Широкая глуповатая улыбка освещает его лицо, и я вопреки строгому настрою тронут. Однако есть дело, которое нужно довершить.
– Замечательно, но я могу уволить тебя, если внимание к мисс Тилльярд помешает твоей или ее работе.
– Можете, милорд, но я уверен, что этого не случится. – Он не развязен, у этого долговязого парня есть отвага. Но он закусывает губы, неуверенный, что произойдет дальше.

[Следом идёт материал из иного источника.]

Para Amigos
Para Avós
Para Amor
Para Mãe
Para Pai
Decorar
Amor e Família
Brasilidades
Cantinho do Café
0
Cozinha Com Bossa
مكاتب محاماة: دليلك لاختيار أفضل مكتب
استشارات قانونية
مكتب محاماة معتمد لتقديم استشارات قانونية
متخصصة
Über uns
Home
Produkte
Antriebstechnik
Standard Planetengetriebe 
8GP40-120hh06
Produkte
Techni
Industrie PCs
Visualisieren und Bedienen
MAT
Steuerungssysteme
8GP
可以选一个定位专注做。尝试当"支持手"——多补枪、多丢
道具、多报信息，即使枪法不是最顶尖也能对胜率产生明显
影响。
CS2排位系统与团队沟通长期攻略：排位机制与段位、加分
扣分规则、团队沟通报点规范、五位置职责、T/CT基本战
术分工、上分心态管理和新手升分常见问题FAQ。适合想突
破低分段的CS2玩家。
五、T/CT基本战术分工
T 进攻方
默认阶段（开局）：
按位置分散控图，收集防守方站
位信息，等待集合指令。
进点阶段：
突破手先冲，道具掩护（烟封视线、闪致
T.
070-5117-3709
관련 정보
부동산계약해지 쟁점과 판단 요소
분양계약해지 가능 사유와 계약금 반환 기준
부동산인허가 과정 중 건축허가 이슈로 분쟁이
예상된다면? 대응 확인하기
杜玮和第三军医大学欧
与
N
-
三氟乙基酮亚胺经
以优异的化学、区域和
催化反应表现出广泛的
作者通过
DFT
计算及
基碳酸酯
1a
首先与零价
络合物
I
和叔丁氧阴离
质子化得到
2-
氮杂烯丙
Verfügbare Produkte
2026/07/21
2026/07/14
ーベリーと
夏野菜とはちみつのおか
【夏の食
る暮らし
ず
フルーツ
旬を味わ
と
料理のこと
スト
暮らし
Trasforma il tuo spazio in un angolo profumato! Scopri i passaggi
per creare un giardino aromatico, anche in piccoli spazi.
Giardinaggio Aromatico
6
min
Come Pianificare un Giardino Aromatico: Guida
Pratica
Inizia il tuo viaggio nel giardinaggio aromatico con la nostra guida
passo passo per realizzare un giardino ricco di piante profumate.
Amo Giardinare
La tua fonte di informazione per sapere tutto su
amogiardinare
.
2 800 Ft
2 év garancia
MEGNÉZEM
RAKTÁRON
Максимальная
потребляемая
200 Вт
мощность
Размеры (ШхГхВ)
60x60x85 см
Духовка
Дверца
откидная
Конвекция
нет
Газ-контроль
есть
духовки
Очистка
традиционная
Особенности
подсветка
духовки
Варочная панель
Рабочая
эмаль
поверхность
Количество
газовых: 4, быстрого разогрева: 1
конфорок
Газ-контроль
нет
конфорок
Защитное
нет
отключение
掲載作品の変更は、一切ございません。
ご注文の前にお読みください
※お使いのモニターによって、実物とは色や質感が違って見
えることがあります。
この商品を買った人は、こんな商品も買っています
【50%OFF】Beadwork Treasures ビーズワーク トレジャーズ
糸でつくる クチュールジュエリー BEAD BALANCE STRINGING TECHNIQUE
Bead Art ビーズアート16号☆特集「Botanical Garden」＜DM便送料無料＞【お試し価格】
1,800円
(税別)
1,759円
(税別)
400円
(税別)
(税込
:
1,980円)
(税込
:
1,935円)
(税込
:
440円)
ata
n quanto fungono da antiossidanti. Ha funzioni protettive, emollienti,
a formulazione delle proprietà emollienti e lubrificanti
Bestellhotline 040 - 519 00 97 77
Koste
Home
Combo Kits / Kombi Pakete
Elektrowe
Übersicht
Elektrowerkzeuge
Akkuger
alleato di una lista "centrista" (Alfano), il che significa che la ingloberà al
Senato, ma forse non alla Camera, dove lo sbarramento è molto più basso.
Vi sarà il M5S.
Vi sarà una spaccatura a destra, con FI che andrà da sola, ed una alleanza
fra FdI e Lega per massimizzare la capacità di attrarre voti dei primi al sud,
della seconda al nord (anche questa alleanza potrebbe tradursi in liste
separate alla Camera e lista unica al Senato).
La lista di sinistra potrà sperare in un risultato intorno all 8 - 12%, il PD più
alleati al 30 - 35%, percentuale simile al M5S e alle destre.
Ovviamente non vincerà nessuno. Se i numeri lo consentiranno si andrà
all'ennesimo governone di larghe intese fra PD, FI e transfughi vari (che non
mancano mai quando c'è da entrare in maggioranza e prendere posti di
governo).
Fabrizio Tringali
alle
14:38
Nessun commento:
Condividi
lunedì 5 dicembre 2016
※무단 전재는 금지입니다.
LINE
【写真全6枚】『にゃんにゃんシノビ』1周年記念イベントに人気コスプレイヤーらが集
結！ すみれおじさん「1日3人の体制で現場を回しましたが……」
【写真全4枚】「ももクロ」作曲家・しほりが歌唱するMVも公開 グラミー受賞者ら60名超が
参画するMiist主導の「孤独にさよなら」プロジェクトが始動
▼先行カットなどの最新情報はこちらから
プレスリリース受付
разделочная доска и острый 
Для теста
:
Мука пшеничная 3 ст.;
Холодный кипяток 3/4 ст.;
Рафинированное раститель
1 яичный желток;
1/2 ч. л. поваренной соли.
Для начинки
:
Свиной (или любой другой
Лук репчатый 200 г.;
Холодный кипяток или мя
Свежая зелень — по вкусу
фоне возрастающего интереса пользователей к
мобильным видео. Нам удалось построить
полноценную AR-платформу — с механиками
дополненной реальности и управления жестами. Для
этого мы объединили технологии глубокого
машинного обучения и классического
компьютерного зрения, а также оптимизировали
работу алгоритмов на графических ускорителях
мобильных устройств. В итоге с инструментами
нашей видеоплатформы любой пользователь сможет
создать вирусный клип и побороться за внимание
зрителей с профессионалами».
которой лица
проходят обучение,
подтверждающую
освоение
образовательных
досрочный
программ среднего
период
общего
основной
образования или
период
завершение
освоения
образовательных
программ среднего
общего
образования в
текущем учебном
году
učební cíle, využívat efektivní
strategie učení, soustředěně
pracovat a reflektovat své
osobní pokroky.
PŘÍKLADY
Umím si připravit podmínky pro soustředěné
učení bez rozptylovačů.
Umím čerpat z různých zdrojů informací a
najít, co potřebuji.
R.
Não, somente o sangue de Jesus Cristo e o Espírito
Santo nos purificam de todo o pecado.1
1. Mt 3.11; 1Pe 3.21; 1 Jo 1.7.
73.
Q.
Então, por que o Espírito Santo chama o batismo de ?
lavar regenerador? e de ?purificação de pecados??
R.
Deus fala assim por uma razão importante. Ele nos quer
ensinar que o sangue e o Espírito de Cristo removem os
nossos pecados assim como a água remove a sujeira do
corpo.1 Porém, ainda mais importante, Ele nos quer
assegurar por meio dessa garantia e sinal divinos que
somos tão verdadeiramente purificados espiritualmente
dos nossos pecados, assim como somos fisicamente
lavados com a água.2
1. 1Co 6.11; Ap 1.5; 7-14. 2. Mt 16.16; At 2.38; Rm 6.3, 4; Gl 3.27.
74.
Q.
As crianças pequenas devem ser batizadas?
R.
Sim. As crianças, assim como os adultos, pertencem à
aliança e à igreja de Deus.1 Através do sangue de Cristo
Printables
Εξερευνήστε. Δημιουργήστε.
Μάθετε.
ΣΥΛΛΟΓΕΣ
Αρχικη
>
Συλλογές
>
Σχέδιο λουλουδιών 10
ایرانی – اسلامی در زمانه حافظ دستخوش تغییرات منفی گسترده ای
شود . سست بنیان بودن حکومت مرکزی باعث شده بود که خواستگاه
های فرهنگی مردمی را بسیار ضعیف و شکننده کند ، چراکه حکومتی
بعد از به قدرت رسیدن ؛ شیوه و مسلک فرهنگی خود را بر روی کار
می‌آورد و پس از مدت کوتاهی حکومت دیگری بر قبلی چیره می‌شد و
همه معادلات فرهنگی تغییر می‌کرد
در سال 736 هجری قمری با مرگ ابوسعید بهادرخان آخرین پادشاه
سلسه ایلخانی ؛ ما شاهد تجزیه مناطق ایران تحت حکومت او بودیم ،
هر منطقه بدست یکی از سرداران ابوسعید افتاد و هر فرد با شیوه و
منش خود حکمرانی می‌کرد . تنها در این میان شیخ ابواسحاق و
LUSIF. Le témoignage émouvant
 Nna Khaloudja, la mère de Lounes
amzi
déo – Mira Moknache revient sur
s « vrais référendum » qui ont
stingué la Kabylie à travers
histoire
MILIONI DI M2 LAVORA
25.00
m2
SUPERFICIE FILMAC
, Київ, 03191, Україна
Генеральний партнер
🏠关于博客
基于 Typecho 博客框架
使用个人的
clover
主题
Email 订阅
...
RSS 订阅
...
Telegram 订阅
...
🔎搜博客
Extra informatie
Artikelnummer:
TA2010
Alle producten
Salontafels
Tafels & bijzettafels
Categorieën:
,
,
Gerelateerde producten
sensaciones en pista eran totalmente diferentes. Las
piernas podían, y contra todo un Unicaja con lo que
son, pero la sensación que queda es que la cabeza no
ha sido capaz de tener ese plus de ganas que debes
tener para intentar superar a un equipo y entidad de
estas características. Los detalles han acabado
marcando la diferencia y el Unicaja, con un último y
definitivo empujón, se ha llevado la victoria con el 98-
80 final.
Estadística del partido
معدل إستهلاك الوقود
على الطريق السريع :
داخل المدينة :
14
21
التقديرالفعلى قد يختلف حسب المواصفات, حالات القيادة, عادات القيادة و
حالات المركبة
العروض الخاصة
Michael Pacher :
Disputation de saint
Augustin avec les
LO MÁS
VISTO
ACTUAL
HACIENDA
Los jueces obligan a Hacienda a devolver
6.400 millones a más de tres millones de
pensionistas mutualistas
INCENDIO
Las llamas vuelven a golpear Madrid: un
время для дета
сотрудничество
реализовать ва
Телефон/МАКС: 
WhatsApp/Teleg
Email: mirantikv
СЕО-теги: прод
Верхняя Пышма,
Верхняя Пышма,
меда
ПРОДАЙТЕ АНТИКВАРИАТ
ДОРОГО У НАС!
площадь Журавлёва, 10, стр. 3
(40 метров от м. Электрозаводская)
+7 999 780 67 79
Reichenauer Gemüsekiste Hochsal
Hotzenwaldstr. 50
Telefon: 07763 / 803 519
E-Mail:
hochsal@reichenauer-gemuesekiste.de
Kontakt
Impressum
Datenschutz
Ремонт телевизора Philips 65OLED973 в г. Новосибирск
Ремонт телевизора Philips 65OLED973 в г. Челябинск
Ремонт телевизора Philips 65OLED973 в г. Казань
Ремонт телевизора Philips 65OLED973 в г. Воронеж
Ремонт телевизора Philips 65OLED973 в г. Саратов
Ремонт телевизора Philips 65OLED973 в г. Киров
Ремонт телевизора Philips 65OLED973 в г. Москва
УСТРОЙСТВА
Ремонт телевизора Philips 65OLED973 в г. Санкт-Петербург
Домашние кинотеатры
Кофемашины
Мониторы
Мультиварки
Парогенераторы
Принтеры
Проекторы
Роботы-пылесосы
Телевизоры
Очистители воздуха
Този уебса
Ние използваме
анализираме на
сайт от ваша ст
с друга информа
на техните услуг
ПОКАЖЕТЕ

Я снова выдерживаю паузу, притворяясь, что читаю бумаги. Потом поднимаю глаза.
– У меня есть для тебя особенное поручение, Джереми.
– Да, милорд.
– Любые послания, которые получает или отправляет леди Шаддерли, должны сначала попадать ко мне, и если мисс Тилльярд поделится секретами относительно действий ее сиятельства, ты рассказываешь мне.
– Простите, милорд, но я не могу обмануть мисс Тилльярд. И леди Шаддерли, милорд, поскольку она всегда была добра ко мне.